Are the tables related by some kind of inheritance pattern or could they be? Rails can do a limited form of inheritance. Look up Single Table Inheritance (STI).
Personally, I would put a lot of effort into avoiding working with seventy tables simply because that is an awful lot of work - seventy Models & Controllers and their 4+ views, helpers, layouts, and tests not to mention the memory load issue of keeping the design in ind. Unless of course I was getting paid by the hour and well enough to compensate for the repetition.
Before jumping in a making 70 models, please consider this question to help you decide:
Would each of your tables be considered an "object" for example a "cars" table or are some of the tables holding only relationship information, all foreign key columns for example?
In Rails only the "object" tables become models! (With some exception for specific types of associations) So it is very likely that if you have only 5 groups of functionality, you might not have 70 models. Also, if the groups of functionality you mentioned are vastly different, they may even be best suited in their own app.
There may be a small number of cases where you can use the Rails standard single-table-inheritance model. Perhaps all of the classes in one particular functional grouping have the same fields (or nearly all the same). In that case, take advantage of the DRYness STI offers.

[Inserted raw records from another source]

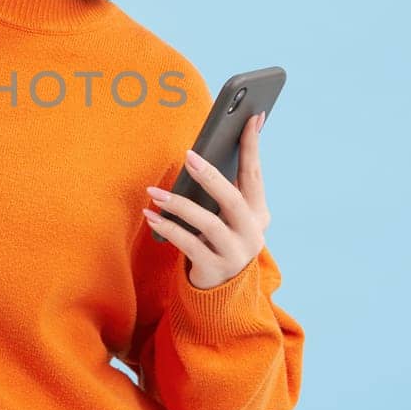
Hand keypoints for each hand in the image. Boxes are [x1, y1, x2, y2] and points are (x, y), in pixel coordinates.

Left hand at [143, 112, 271, 287]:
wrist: (223, 291)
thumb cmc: (219, 240)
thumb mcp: (228, 217)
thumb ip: (223, 191)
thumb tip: (201, 154)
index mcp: (258, 214)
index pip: (255, 175)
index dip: (253, 147)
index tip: (251, 118)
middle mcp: (252, 233)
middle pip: (233, 200)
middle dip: (211, 175)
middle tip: (188, 155)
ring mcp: (235, 253)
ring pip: (208, 223)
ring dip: (179, 205)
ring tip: (154, 192)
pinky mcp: (214, 269)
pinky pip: (188, 245)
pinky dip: (169, 228)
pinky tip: (152, 216)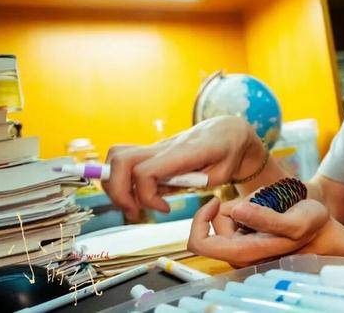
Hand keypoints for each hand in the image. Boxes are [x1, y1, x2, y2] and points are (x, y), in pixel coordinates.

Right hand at [103, 115, 263, 220]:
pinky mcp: (152, 151)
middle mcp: (164, 146)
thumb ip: (200, 183)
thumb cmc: (228, 152)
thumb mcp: (224, 173)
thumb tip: (171, 191)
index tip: (165, 209)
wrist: (227, 130)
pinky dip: (124, 180)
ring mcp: (156, 147)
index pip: (145, 171)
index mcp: (183, 152)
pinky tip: (144, 195)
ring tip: (134, 205)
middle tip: (135, 212)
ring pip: (117, 155)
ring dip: (115, 184)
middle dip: (118, 192)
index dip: (146, 196)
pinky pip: (126, 161)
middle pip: (120, 160)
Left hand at [188, 195, 334, 266]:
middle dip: (231, 207)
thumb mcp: (295, 221)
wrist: (323, 226)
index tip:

When it doesn't make sense, though, use class-per-table.
In the class-per-table version, you can't easily pull common functionality into a base class. Instead, pull it into a module. A hierarchy like the following might prove useful:
app/models/admin/base.rb - module Admin::Base, included by all other Admin::xxx
app/models/admin/user.rb - class Admin::User, includes Admin::Base
app/models/admin/group.rb - class Admin::Group, includes Admin::Base
It's already mentioned, it's hard to give decent advice without knowing your database schema etc, however, I would lean towards creating the 70+ models, (one for each of your tables.)
You may be able to get away with ditching some model, but for the cost (negliable) you may as well have them there.
You don't need to create a controller + views for each model (as answerd by srboisvert). You only need a controller for each resource (which I would expect to be a lot less than 70 - probably only 10 or 15 or so judging by your description).